TransParking: A Dual-Decoder Transformer Framework with Soft Localization for End-to-End Automatic Parking
Hangyu Du, Chee-Meng Chew
TL;DR
This work tackles end-to-end automatic parking using a purely vision-based Transformer with a dual-decoder architecture that predicts $x_t$ and $y_t$ simultaneously. It introduces a Gaussian soft query over the BEV feature map and a Soft Localization head, enabling cross-stream coupling via Dual-Stream Interactive Self-Attention to refine each trajectory step with local BEV context. On a ParkingE2E-origin dataset, the proposed method achieves substantially lower Hausdorff, L2, and Fourier distances (e.g., $0.2156$, $0.06296$, $1.239$) compared with ParkingE2E and TransFuser, signaling improved accuracy and stability. The approach demonstrates robust end-to-end trajectory prediction for parking tasks, though limitations include dataset scale and the absence of real-road tests; future work points to larger datasets, more complex scenarios, and real-vehicle validation, potentially incorporating reinforcement learning to focus attention adaptively.
Abstract
In recent years, fully differentiable end-to-end autonomous driving systems have become a research hotspot in the field of intelligent transportation. Among various research directions, automatic parking is particularly critical as it aims to enable precise vehicle parking in complex environments. In this paper, we present a purely vision-based transformer model for end-to-end automatic parking, trained using expert trajectories.
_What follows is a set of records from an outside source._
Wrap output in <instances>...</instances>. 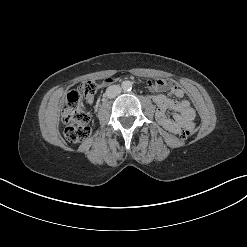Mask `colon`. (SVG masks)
I'll return each instance as SVG.
<instances>
[{
    "label": "colon",
    "instance_id": "colon-1",
    "mask_svg": "<svg viewBox=\"0 0 247 247\" xmlns=\"http://www.w3.org/2000/svg\"><path fill=\"white\" fill-rule=\"evenodd\" d=\"M98 85L92 80L84 81L77 90H72L62 104V121L65 124L64 136L69 142H81L91 134L89 117L81 106L83 97H90L96 93ZM191 131L183 128L181 138L185 139Z\"/></svg>",
    "mask_w": 247,
    "mask_h": 247
}]
</instances>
Given camera-captured data as input, the proposed model directly outputs future trajectory coordinates. Experimental results demonstrate that the various errors of our model have decreased by approximately 50% in comparison with the current state-of-the-art end-to-end trajectory prediction algorithm of the same type. Our approach thus provides an effective solution for fully differentiable automatic parking.